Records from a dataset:
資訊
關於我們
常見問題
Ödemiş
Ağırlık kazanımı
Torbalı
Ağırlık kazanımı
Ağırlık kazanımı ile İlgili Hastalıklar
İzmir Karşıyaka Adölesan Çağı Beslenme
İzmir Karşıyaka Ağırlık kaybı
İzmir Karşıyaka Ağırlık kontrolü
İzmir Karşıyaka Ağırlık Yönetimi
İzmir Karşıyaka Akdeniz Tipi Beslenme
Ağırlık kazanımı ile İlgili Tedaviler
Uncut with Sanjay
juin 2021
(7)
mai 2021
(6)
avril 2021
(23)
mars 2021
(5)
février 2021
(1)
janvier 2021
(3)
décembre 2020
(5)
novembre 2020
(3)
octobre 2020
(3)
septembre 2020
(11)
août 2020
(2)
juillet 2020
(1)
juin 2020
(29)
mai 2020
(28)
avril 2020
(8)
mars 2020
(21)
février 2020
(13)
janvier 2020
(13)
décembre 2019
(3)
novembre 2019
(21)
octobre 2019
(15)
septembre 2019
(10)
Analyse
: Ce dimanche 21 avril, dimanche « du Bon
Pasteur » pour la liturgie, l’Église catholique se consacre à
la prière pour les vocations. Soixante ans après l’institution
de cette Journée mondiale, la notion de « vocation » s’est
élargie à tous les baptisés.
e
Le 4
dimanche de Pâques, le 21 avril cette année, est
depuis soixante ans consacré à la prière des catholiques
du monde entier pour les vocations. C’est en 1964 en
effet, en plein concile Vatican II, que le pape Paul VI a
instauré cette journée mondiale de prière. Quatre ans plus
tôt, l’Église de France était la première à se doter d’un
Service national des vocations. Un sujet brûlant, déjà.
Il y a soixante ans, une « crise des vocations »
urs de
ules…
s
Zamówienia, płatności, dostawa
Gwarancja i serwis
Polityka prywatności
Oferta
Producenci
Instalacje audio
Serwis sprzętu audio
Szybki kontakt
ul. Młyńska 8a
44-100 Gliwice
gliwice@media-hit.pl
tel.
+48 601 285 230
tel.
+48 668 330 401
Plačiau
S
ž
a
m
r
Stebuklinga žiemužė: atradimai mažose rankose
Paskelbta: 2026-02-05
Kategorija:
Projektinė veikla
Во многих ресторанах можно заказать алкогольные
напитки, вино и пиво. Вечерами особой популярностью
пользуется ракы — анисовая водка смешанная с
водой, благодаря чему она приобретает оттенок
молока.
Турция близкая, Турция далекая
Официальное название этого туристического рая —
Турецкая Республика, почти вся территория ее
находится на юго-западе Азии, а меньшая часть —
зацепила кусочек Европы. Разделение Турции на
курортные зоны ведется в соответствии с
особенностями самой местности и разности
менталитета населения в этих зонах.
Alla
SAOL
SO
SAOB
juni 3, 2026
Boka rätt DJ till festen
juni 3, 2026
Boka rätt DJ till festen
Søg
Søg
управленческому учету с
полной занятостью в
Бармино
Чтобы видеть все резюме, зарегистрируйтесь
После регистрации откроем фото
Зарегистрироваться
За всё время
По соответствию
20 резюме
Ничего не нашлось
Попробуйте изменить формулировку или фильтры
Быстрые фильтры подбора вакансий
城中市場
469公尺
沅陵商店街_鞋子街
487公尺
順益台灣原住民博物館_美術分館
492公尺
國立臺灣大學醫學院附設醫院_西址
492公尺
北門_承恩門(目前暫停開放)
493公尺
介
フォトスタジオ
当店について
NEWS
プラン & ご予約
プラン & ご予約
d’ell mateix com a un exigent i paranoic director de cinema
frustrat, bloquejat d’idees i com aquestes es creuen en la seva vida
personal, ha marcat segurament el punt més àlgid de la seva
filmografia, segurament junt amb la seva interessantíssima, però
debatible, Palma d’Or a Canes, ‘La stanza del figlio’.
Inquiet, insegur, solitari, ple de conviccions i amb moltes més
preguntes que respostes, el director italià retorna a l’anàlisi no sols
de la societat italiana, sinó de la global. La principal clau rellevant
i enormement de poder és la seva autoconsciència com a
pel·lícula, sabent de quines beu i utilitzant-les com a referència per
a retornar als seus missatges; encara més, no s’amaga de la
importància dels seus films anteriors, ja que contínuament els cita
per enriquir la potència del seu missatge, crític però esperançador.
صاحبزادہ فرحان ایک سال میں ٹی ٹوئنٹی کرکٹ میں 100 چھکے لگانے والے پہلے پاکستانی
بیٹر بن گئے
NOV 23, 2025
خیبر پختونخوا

» WHAT THE TASK ASKS
From the rows above, filter out every line that includes the string "però", and copy each one in full.

» RESULT OF THE TASK
filmografia, segurament junt amb la seva interessantíssima, però
per enriquir la potència del seu missatge, crític però esperançador.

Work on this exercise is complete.